Los términos de esta carta serán seguramente motivo de febriles tratativas entre los gobiernos americanos. No casualmente, el presidente venezolano, Hugo Chávez, expresó repetidamente durante la cumbre sus críticas a la «democracia representativa», a la que señaló como una «dictadura de partidos» en el caso de la Venezuela anterior a su mandato.
El concepto preferido de Chávez al hablar de democracia, «participativa», no estuvo en ningún momento en los planes de los redactores de la declaración final de Quebec.
Para el futuro cercano quedaron también las discusiones sobre Haití –cuya endeble situación institucional fue motivo de consultas entre los mandatarios– y Cuba, la primera «víctima» de la cláusula democrática de hecho, ya que su presidente, Fidel Castro, no fue invitado a la cumbre.
El sábado, el primer ministro de Canadá, Jean Chretien, ya había adelantado que la vigencia de las instituciones democráticas es una condición «esencial» para pertenecer al nuevo club americano. Chretien, en su condición de presidente de las labores de la cumbre, dijo también que la «cláusula democrática» podrá ser aplicada por organismos internacionales como el Banco Mundial y el Banco Interamericano de Desarrollo.
El premier canadiense aclaró que la «cláusula democrática» se aplicará también a la pertenencia al ALCA, pero también el alcance de este punto quedará para futuros debates entre los países americanos.
Además de los objetivos globales, que en el caso de Quebec fueron confirmar la fecha de 2005 para la entrada en vigencia del ALCA y establecer la excluyente cláusula democrática, los mandatarios aprovecharon para concretar reuniones bilaterales o multilaterales donde ventilar asuntos regionales.
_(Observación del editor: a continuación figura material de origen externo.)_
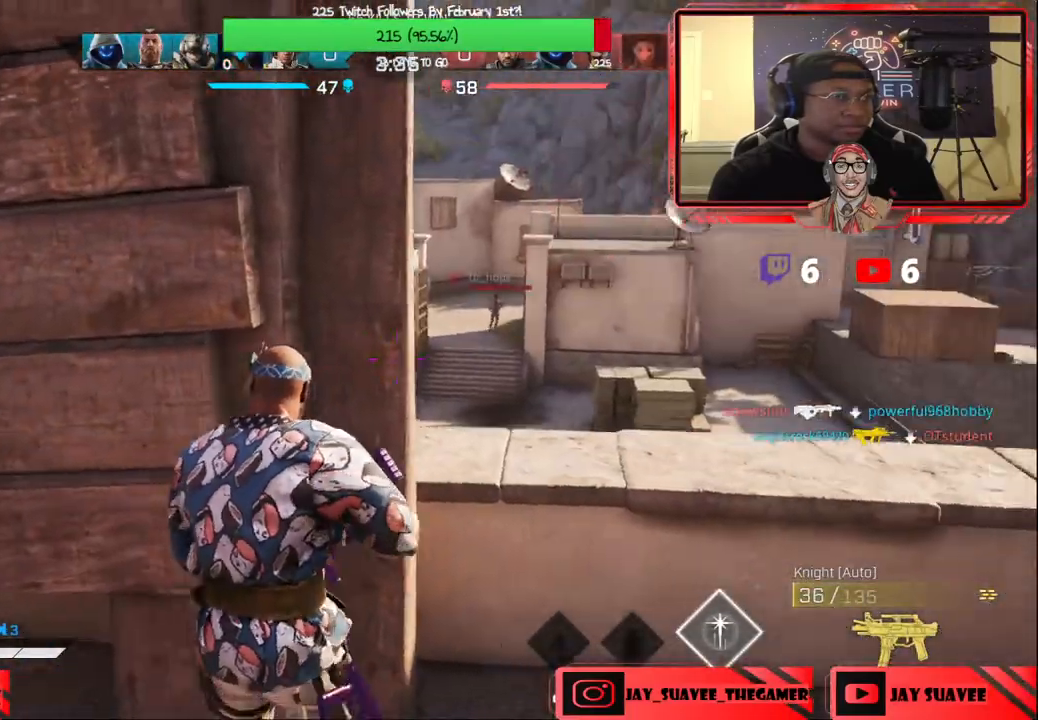
{"buttons": ["L2"], "left_stick": "right", "right_stick": "center", "events": [[300, "right_stick", "center"], [350, "left_stick", "right"], [400, "L2", "down"]]}
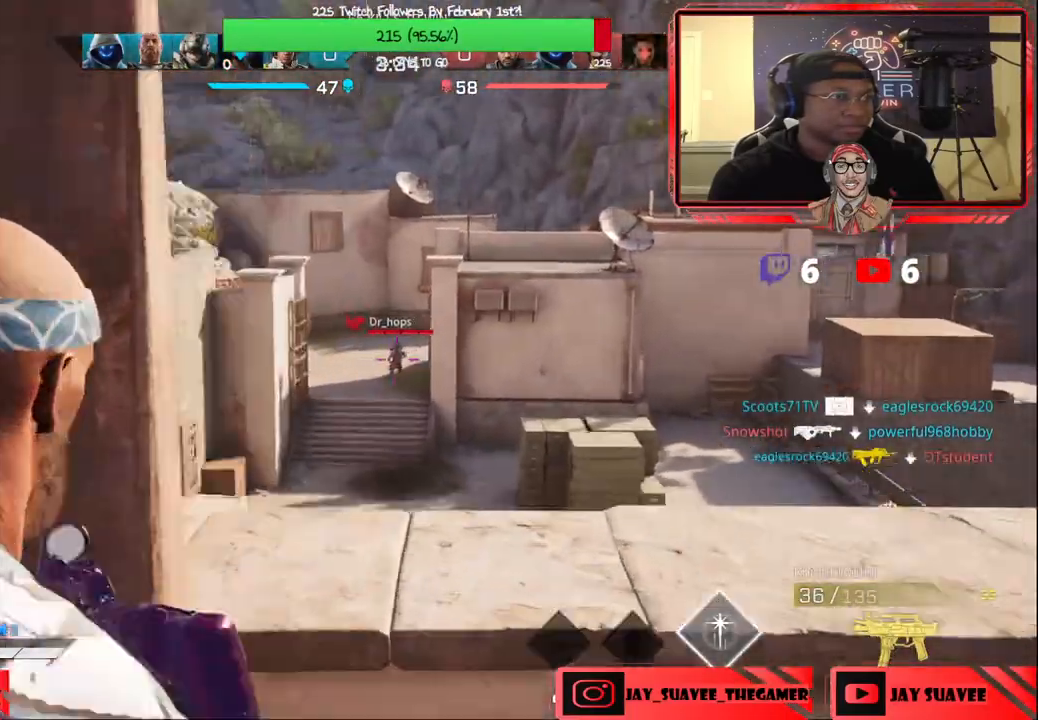
{"buttons": ["L2", "R2"], "left_stick": "right", "right_stick": "down-right", "events": [[133, "R2", "down"], [167, "right_stick", "down-left"], [200, "left_stick", "left"], [317, "left_stick", "center"], [400, "left_stick", "right"], [433, "right_stick", "down-right"]]}
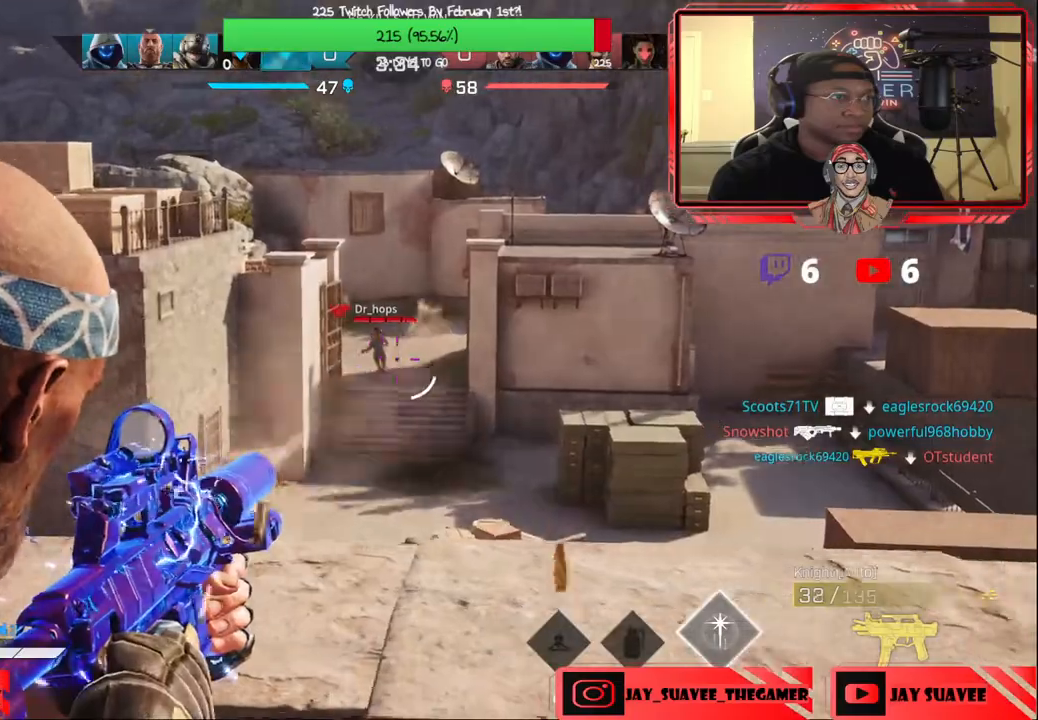
{"buttons": ["L2", "R2"], "left_stick": "left", "right_stick": "center", "events": [[50, "right_stick", "down-left"], [133, "left_stick", "left"], [217, "right_stick", "center"], [300, "left_stick", "right"], [500, "left_stick", "left"]]}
El colombiano Andrés Pastrana, por ejemplo, llegó con la intención de recoger más cooperación y compresión para la lucha que su país está librando contra el narcotráfico.
Pastrana se llevó el apoyo de su colega venezolano, Hugo Chávez, al Plan Colombia, y participó de una importante reunión con legisladores estadounidenses, entre ellos el influyente senador Charles Graslley, presidente del Comité de Finanzas de la Cámara alta.
Pastrana pidió a los legisladores la aprobación indefinida de la Ley de Preferencias Comerciales Andinas, cuya vigencia concluye a fines de año, y la incorporación de otros productos a estos beneficios, en especial a aquellos que surgen de los programas de sustitución de cultivos ilegales.
En contraste con el aburrimiento que exhibió el presidente de Estados Unidos, George W. Bush, varios presidentes latinoamericanos pudieron comprobar las ventajas de una activa vida social durante una cumbre de este tipo.
El presidente de Chile, Ricardo Lagos, por ejemplo, pudo disfrutar de una importante cena con sus colegas de Brasil, Fernando Cardoso, de México, Vicente Fox, y de Argentina, Fernando de la Rua, conformando de hecho un grupo de las cuatro mayores economías latinoamericanas.
Por su parte, las notables apariciones conjuntas de Bush y Fox despertaron celos en el gobierno canadiense, el cual desde que asumió el nuevo presidente estadounidense se siente desplazado como principal socio de Washington. «Buenas relaciones entre los líderes ayudan a forjar relaciones fuertes entre los países –dijo la radio canadiense CBC–. Y George W. Bush parece estar en camino de construir esa amistad con Vicente Fox». Bush anunció una cena de Estado para recibir a Fox en Washington en setiembre. Y, durante la sesión para la fotografía oficial de la cumbre, Bush y Fox llegaron juntos, tarde, haciendo esperar nerviosamente a Chretien. «El gobierno de Chretien está preocupado por la atención que Bush está prodigando a México –dijo la CBC–. En las primeras semanas de la nueva administración, un pelotón de ministros voló desde Ottawa para dejar su marca en Washington».
«Sin embargo –completa–, también en la ciudad de Quebec, la provincia natal de Chretien, está claro que Bush sigue mirando hacia el sur, hacia México».